KUTIPAN TEKS
Kain Tradisional: Nyaman, Modern, dan Tetap Indonesia

Cantik dan Gaya - Kompas
http://4skripsi.blogspot.com/
Kain Tradisional: Nyaman, Modern, dan Tetap Indonesia
Jan 5th 2013, 17:44

KOMPAS.com - Kain Indonesia menjadi sumber inspirasi yang tak habis digali. Ia memberi identitas dan kekuatan. Di tengah dunia yang bergerak cepat, kain warisan budaya ini hadir dalam desain yang praktis dan nyaman.  

Didiet Maulana, Dian Pelangi, Nita Azhar, dan Lenny Agustin adalah sebagian perancang mode yang berupaya agar kain Indonesia jadi tuan rumah di negeri sendiri. Pada saat yang sama, konsumen mode di negeri ini tak lepas dari paparan tren mode dunia.

Karena itu, para perancang ini tidak sekadar mengajak konsumen membaca makna pada selembar kain Indonesia. Mereka pun dituntut menjelmakan kain itu menjadi busana yang nyaman untuk beraktivitas sehari-hari.

YANG HARUS DIKERJAKAN
1: Jawab pertanyaan berikut berdasarkan artikel tentang kain tradisional:
(a) Siapa saja perancang mode yang disebut berupaya agar kain Indonesia jadi tuan rumah di negeri sendiri?
(b) Dalam desain seperti apa kain warisan budaya ini hadir di tengah dunia yang bergerak cepat?
(c) Konsumen mode di negeri ini tak lepas dari paparan apa?
2: Tolong lanjutkan artikel tentang kain tradisional Indonesia ini, dimulai setelah kalimat terakhirnya.

BARIS DATA
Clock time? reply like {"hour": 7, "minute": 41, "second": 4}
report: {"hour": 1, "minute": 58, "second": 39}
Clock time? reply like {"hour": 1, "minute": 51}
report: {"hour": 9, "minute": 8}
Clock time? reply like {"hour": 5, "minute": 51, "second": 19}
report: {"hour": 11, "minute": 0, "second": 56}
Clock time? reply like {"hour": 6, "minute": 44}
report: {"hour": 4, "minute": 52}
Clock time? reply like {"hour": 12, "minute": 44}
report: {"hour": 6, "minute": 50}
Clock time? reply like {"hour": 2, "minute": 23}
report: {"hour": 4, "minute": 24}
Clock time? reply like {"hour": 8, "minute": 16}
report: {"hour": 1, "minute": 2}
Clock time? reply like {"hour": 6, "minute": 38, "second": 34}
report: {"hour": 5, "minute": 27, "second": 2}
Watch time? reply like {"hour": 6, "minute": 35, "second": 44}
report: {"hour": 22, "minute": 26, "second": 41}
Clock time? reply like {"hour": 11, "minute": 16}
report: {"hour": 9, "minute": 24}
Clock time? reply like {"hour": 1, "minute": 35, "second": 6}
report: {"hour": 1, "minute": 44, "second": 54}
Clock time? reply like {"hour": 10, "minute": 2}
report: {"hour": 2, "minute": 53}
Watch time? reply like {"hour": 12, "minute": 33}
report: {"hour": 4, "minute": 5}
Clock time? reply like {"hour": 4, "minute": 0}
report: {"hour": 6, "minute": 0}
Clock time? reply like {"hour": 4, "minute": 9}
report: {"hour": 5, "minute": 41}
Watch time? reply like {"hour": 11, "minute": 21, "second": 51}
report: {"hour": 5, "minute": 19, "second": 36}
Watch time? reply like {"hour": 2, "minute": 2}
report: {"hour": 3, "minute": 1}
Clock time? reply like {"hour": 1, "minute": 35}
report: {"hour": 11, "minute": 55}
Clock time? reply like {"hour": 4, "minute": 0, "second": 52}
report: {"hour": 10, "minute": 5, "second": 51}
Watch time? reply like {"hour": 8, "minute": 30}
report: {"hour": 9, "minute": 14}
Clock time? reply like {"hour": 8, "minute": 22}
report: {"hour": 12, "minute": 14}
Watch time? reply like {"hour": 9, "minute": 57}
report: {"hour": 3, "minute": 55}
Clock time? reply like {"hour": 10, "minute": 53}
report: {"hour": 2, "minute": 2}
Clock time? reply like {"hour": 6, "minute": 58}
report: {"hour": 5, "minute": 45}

JAWABAN TIAP TUGAS
1:
(a) Didiet Maulana, Dian Pelangi, Nita Azhar, dan Lenny Agustin.
(b) Dalam desain yang praktis dan nyaman.
(c) Paparan tren mode dunia.

2:
Inspirasi dari warisan budaya Indonesia, misalnya, didapat Didiet Maulana bukan hanya dari corak khas kain masing-masing daerah, melainkan juga siluet busana khas daerah. Dari beragam jenis kain Indonesia, Didiet memfokuskan diri pada tenun.

Karakter tenun yang berbeda antara satu daerah dan daerah lain juga memengaruhi garis desain perancang yang mengusung label Ikat Indonesia ini. Dari Jepara dan Bali, Didiet menemukan tenun bermaterial katun yang sangat sesuai untuk pakaian sehari-hari.

"Desainnya bisa lebih tailored (disesuaikan dengan bentuk tubuh) karena bahannya lebih tahan tegangan," ujar Didiet.

Dengan tenun sutra dari Sulawesi Selatan, ia membuat potongan baju lebih longgar karena bahan yang lebih rentan tegangan.

Didiet juga merasa tak perlu selalu mengacu pada tren mode dunia. Di matanya, Indonesia begitu kaya dengan struktur teknik potong dan beragam siluet. "Saya pilih mengadopsi siluet busana tradisional, misalnya baju bodo Sulawesi untuk koleksi Mentari 2013. Ketika dunia marak dan heboh dengan siluet longgar, bangsa ini sudah ratusan tahun mengenalnya, contohnya baju bodo," ujarnya.

Ditambah padu padan bahan dan aksen, inspirasi dari baju khas daerah ini menjelma jadi baju berpotongan modern, nyaman dipakai, tanpa kehilangan identitas budaya.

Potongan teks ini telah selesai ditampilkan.